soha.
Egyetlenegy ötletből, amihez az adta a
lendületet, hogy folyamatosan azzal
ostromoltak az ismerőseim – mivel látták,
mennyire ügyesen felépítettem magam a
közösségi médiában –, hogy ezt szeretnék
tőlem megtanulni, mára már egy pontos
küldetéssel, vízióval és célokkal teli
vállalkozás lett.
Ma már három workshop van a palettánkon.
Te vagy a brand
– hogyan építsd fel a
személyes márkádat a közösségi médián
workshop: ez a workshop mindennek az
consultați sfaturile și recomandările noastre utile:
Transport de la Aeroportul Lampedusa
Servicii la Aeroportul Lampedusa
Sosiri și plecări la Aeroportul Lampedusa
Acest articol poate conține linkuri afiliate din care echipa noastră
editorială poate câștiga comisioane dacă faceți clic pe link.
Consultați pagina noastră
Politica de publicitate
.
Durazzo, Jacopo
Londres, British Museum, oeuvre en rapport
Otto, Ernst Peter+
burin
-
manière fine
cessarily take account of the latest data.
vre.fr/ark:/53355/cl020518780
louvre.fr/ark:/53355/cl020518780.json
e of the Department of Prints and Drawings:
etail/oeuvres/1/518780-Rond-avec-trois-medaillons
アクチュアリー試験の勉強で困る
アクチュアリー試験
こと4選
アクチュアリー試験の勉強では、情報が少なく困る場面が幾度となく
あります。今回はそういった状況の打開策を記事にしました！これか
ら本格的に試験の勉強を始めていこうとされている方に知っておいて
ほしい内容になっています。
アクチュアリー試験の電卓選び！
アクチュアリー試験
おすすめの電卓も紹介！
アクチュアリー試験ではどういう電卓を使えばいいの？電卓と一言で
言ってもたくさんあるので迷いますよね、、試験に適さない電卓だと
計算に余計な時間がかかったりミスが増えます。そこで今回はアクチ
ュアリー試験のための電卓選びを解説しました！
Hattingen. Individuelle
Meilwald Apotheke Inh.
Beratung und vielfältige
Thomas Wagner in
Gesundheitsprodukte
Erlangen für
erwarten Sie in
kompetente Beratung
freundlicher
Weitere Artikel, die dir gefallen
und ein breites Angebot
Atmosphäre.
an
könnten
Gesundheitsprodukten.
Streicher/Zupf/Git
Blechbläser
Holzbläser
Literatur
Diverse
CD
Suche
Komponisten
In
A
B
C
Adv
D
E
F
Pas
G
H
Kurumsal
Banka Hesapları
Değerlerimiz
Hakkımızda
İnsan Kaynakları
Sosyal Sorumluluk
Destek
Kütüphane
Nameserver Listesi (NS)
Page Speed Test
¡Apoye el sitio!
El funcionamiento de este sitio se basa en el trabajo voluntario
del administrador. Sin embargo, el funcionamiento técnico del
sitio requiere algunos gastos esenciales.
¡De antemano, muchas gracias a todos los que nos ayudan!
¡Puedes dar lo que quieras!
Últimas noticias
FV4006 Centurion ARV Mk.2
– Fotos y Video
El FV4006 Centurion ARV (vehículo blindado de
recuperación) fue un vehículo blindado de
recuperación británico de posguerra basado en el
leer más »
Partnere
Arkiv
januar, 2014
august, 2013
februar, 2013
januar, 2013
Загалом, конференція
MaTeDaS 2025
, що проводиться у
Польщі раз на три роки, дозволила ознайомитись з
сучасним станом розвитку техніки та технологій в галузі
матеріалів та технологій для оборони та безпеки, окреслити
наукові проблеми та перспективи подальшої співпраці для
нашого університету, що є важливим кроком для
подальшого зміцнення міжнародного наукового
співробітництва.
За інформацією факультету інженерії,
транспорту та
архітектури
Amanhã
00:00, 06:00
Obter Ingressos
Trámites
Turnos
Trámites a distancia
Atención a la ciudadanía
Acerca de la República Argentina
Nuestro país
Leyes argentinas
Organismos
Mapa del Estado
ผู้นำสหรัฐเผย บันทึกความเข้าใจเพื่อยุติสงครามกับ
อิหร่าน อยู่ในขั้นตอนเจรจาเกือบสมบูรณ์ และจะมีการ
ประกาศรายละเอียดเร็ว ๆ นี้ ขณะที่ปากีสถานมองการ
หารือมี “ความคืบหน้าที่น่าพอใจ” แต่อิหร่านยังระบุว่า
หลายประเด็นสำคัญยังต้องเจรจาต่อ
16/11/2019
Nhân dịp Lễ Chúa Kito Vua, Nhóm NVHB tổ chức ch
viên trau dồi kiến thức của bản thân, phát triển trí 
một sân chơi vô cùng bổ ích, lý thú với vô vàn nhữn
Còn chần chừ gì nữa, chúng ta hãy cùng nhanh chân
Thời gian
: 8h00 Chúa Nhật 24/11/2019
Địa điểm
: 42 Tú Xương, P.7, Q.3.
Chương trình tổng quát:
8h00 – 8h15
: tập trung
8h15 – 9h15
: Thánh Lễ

Exercise aim:
Show every line of the listing in which the string "технологій" can be found.

Answer below:
сучасним станом розвитку техніки та технологій в галузі
матеріалів та технологій для оборони та безпеки, окреслити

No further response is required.